Package Maintainer: If you wish for this bug to remain open because you
plan to fix it in a currently maintained version, simply change the 'version'
to a later Fedora version prior to Fedora 10's end of life.
Bug Reporter: Thank you for reporting this issue and we are sorry that
we may not be able to fix it before Fedora 10 is end of life. If you
would still like to see this bug fixed and are able to reproduce it
against a later version of Fedora please change the 'version' of this
bug to the applicable version. If you are unable to change the version,
please add a comment here and someone will do it for you.

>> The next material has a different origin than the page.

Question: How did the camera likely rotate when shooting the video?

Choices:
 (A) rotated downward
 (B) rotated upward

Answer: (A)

Although we aim to fix as many bugs as possible during every release's
lifetime, sometimes those efforts are overtaken by events. Often a
more recent Fedora release includes newer upstream software that fixes
bugs or makes them obsolete.
The process we are following is described here:
Fedora 10 changed to end-of-life (EOL) status on 2009-12-17. Fedora 10 is
no longer maintained, which means that it will not receive any further
security or bug fix updates. As a result we are closing this bug.
If you can reproduce this bug against a currently maintained version of
Fedora please feel free to reopen this bug against that version.
Thank you for reporting this bug and we are sorry it could not be fixed.